• Input data
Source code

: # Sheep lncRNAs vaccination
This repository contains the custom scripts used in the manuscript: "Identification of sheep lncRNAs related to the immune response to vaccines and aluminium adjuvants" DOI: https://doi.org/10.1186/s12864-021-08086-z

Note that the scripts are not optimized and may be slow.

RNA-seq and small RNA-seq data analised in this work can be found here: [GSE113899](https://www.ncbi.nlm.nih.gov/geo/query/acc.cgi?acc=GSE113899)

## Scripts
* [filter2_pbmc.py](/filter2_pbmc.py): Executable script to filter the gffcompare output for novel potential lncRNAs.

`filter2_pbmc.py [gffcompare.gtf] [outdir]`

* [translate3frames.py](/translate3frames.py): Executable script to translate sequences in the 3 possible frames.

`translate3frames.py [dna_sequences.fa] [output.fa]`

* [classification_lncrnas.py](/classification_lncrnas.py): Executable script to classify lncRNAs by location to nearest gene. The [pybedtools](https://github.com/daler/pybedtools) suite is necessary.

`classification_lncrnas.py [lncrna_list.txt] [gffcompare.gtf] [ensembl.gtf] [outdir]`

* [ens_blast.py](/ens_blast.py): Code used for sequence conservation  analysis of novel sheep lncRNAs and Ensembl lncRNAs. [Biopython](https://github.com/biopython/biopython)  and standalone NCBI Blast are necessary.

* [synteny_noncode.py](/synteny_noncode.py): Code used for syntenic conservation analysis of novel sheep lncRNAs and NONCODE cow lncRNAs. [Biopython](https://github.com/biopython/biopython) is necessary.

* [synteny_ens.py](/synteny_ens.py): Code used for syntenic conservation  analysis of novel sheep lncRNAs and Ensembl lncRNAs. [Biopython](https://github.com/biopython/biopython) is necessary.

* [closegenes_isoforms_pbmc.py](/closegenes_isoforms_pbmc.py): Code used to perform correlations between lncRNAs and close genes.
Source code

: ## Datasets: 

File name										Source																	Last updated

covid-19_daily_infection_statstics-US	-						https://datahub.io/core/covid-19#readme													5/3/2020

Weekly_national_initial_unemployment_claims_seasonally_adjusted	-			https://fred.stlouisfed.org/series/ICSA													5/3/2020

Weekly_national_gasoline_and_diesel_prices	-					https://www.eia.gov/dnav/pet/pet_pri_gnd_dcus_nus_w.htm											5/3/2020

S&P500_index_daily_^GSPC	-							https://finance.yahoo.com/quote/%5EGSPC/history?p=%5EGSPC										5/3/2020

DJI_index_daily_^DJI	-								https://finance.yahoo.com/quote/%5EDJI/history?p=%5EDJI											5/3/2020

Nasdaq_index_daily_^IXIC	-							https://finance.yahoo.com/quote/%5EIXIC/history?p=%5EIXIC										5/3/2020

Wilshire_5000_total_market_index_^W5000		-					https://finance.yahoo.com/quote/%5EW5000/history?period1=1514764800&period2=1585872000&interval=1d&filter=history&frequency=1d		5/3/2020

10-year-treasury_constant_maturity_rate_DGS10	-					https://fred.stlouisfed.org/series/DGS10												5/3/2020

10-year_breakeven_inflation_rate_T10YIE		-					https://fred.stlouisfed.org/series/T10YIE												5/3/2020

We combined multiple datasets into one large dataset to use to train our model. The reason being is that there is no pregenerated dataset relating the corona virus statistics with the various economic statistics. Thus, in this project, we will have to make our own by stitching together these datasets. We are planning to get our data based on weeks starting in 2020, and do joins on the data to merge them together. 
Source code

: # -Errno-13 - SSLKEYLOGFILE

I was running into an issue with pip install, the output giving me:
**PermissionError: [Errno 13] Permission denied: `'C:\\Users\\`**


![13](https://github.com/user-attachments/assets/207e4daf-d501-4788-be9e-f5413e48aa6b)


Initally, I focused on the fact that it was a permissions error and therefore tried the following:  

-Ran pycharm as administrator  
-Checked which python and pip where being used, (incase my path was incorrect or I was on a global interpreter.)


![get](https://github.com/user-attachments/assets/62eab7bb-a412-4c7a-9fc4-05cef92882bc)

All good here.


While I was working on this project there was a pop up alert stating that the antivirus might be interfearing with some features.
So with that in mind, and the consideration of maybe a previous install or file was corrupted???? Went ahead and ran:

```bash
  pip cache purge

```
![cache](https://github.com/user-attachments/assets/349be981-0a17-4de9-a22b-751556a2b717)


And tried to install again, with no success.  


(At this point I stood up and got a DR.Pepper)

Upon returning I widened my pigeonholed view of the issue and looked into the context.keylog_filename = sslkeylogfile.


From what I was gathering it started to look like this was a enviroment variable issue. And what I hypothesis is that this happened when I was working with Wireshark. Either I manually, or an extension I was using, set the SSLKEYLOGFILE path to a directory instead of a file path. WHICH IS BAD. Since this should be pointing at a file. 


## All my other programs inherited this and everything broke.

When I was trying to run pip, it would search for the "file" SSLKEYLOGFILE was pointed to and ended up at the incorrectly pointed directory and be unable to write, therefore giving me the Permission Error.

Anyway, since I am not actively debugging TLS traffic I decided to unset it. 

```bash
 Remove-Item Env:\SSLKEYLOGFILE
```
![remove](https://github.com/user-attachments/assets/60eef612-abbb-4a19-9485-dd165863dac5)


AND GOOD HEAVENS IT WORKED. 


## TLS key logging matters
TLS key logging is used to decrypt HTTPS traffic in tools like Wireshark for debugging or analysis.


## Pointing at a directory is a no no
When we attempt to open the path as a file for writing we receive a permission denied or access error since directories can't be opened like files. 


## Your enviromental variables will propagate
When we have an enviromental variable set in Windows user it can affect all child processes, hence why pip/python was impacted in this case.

• Task statement
Please show each line in the records above that contains "project".

• Answer area
We combined multiple datasets into one large dataset to use to train our model. The reason being is that there is no pregenerated dataset relating the corona virus statistics with the various economic statistics. Thus, in this project, we will have to make our own by stitching together these datasets. We are planning to get our data based on weeks starting in 2020, and do joins on the data to merge them together. 
While I was working on this project there was a pop up alert stating that the antivirus might be interfearing with some features.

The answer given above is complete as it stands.